The finalists are Linda Chavez, former director of the U.S. Commission on Civil Rights under President Reagan; Steven F. Hayward, fellow at the American Enterprise Institute and critic of the environmental movement; and Ron Haskins, senior fellow at the Brookings Institution and author of a book on welfare reform.
Each finalist is scheduled to spend a day on the Boulder campus this month as part of the selection process, during which they will meet with university officials, teach a class and hold a public forum.
While Colorado conservatives agreed that all three finalists would bring a needed perspective to the university, they continue to have mixed feelings about the concept of the designated scholar position.
Jon Caldara, president of the free-market Independence Institute as well as a Boulder resident and CU grad, says he finds it “distressing” that “a free-market conservative has to become a freak sideshow act at a college.”
“What they’re saying is that it’s so difficult to find real intellectual diversity on a college campus that we have to go out and hunt someone down,” said Caldara. “It speaks to how myopic the worldview is at CU.”
The three-year pilot program is funded by $1 million in private donations from about 20 donors. The university announced plans in 2007 to create an endowed chair in conservative thought, a project that would have cost $7 to $9 million, but scrapped the idea after the economic downturn.
Given CU’s status as a state university, funded in part by public funds and using state lands, it shouldn’t require a private grant to bring in a scholar with political views held by one of the two main political parties and shared by a plurality of Americans, said Caldara.
“You have to buy a seat at the table, but it’s the kids’ table, and all the tenured radicals are sitting at the adult table,” Caldara said. “I’m glad it’s happening, but it’s so sad that this is how it has to happen.”
In a press release, CU Boulder Chancellor Philip DiStefano called the program “a novel idea to further enrich discourse on our campus.”
“Any one of the finalists, if selected, will contribute to the diversity of thought on campus by encouraging debate and discussion, by sharing their scholarship and career experience, and by hosting public events in the campus community and perhaps around the state,” said DiStefano.
The public is invited to hear the three finalists speak at forums starting Friday. Hayward is scheduled to lead a forum from 3 to 4 p.m. Friday, Feb. 15, in the Old Main Chapel on the topic, “Is ‘Conservative Environmentalism’ an Oxymoron?”
Hayward would arguably be the most controversial choice for the post, given his criticism of the modern environmental movement, which he has described as quasi-religious. One green website has labeled him a “climate denier” for his position on global warming.
Chavez is scheduled to speak from 10 to 11 a.m. Monday, Feb. 18, in the Old Main Chapel on the topic “A Conservative Approach to Immigration Reform.” Of the three finalists, Chavez has the closest ties to Boulder: She’s a 1970 graduate of CU, where she majored in English literature.

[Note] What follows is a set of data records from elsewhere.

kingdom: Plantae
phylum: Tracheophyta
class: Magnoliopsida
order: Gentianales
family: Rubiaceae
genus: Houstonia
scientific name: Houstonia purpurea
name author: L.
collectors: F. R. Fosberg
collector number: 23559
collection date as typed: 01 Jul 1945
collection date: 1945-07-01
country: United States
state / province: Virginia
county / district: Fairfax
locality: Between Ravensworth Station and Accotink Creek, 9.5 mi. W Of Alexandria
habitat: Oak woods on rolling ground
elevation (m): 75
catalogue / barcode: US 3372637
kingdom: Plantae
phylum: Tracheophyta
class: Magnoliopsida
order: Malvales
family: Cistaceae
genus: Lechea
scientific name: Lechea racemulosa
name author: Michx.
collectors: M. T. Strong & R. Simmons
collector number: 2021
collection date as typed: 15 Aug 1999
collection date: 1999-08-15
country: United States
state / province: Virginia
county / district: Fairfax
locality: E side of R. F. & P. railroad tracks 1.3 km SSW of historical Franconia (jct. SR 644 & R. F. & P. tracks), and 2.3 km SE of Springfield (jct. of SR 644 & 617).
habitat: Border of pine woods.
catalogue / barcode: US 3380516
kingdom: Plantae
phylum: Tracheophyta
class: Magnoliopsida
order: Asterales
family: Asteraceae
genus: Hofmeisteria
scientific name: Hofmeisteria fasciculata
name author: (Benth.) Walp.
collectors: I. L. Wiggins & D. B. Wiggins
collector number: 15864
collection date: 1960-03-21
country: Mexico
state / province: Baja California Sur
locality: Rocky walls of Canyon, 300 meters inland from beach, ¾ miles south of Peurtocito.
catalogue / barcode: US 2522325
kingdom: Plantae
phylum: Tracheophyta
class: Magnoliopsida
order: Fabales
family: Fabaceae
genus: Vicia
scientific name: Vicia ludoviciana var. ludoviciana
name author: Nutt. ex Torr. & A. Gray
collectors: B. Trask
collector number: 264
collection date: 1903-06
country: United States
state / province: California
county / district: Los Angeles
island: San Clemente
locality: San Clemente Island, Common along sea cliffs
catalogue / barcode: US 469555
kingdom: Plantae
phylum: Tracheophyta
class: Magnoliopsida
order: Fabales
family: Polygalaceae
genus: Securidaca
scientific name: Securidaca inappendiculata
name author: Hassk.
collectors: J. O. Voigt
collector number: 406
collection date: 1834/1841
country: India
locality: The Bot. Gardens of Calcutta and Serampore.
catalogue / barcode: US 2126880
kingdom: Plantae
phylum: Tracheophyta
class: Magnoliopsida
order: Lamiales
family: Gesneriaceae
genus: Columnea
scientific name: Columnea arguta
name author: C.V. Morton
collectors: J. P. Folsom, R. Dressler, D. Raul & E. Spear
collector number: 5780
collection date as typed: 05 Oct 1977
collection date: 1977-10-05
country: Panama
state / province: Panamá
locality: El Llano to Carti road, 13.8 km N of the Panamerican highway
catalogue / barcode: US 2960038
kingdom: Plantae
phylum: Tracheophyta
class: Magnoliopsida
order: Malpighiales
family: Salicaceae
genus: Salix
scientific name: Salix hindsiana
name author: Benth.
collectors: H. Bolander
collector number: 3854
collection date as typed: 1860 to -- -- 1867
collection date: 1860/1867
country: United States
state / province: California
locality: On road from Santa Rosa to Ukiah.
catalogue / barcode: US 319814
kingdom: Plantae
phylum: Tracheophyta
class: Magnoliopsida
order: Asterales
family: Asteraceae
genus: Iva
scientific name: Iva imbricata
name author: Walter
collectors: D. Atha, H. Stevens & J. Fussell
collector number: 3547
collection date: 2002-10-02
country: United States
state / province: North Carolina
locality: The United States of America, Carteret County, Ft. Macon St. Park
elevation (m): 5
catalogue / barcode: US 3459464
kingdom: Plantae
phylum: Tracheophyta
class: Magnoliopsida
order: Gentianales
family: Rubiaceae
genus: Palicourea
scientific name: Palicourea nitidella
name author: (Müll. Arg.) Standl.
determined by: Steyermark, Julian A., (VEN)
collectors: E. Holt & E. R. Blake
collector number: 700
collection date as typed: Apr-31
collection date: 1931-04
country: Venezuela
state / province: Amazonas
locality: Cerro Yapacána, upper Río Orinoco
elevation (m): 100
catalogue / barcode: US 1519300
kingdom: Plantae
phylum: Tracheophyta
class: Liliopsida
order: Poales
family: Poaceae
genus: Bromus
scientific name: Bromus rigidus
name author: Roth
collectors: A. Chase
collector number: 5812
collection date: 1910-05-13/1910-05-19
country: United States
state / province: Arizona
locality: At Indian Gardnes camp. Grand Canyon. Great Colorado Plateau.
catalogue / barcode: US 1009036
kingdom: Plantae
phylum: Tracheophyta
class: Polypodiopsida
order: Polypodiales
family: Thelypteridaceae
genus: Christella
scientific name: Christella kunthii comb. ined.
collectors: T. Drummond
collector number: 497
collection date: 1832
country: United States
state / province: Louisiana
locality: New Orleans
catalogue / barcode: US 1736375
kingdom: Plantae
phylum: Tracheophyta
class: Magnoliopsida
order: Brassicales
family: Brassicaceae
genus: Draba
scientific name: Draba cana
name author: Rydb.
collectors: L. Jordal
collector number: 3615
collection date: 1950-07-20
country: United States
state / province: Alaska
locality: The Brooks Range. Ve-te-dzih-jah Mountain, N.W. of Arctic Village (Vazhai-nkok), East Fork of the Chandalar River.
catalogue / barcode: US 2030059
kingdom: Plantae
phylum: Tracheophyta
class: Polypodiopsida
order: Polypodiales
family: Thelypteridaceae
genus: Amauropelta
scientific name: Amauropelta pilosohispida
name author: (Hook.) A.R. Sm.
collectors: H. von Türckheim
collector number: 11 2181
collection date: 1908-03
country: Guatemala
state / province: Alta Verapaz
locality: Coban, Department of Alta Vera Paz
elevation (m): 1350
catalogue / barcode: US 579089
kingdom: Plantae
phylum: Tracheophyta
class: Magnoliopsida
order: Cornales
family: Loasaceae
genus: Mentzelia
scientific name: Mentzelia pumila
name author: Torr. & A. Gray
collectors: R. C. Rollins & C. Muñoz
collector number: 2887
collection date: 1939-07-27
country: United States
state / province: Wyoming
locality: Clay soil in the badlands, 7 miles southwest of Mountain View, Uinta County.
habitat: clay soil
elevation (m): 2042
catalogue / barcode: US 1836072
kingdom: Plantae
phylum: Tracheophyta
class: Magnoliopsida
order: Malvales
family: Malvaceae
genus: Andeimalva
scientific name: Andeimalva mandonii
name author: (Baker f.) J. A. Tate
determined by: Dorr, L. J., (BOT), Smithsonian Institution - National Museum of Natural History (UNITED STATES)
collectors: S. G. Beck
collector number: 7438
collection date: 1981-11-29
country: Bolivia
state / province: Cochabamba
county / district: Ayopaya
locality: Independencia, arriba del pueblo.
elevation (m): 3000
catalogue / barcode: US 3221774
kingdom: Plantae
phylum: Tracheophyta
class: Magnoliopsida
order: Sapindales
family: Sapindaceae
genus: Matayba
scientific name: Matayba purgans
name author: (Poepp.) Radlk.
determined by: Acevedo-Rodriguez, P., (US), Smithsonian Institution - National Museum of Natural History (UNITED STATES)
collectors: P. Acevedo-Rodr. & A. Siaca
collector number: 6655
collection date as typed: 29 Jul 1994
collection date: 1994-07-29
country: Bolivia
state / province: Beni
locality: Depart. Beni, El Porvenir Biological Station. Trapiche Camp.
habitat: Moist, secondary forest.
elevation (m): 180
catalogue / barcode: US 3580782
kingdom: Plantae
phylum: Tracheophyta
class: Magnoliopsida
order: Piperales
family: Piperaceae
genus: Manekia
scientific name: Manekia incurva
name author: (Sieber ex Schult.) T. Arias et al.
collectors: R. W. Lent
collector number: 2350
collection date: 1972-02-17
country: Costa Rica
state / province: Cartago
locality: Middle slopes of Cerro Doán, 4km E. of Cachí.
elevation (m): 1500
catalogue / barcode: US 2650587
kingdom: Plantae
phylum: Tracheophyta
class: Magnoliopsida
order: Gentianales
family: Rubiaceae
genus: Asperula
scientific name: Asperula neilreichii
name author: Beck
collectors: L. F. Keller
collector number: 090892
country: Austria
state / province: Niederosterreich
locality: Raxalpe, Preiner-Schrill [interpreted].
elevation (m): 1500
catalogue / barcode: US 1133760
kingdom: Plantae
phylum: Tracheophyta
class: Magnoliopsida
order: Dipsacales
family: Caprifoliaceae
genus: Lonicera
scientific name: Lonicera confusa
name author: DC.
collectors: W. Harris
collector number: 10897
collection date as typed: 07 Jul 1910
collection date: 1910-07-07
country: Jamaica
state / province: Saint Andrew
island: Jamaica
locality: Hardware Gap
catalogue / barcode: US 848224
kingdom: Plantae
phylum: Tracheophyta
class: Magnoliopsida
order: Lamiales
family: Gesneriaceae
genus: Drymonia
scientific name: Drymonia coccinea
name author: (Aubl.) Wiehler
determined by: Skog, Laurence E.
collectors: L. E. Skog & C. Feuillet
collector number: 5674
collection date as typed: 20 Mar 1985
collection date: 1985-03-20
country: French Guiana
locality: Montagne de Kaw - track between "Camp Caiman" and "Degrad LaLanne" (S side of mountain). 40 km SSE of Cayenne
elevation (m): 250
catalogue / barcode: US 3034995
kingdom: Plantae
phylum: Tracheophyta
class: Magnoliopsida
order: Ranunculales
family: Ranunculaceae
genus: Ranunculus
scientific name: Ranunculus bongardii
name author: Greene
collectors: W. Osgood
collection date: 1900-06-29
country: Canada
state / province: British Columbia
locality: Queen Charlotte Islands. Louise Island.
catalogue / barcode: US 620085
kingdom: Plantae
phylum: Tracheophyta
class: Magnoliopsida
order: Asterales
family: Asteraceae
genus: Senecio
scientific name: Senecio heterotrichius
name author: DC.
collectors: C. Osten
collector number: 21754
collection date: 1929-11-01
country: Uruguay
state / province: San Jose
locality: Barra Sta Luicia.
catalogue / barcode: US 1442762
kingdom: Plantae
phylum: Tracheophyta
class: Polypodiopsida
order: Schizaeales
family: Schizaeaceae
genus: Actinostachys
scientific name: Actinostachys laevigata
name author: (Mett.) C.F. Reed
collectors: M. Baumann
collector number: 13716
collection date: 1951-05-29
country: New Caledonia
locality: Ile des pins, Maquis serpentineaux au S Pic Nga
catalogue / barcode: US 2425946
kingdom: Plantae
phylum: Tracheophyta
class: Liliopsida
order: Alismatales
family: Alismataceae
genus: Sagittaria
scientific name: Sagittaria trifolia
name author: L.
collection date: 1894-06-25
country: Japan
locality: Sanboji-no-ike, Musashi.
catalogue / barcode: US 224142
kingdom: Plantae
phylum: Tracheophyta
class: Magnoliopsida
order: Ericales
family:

Haskins’ forum runs from 10:30 to 11:30 a.m. Tuesday, Sept. 19, at the Old Main Chapel. The title of his presentation is, “Why Worry About the Federal Deficit? Our Kids Can Pay.” Haskins is less prominent within the conservative movement than are Chavez or Hayward, although his credentials as a scholar and author are comparable.
The finalists were selected by a panel of university and non-university panelists. The non-university members are David Pyle, founder and CEO of American Career College; Mike Rosen, long-time radio host at KOA-AM and Denver Post columnist and political commentator; Bob Greenlee, former Boulder City Council member and mayor and current president of Centennial Investment & Management Company Inc.; CU President Emeritus Hank Brown; and Earl Wright, CEO of AMG National Trust Bank.
CU faculty members on the committee include Vanessa Baird, associate professor of political science; David S. Brown, professor and chair of political science; Bradley Monton, associate professor of philosophy; Murat Iyigun, professor of economics; and Susan K. Kent, professor and chair of history.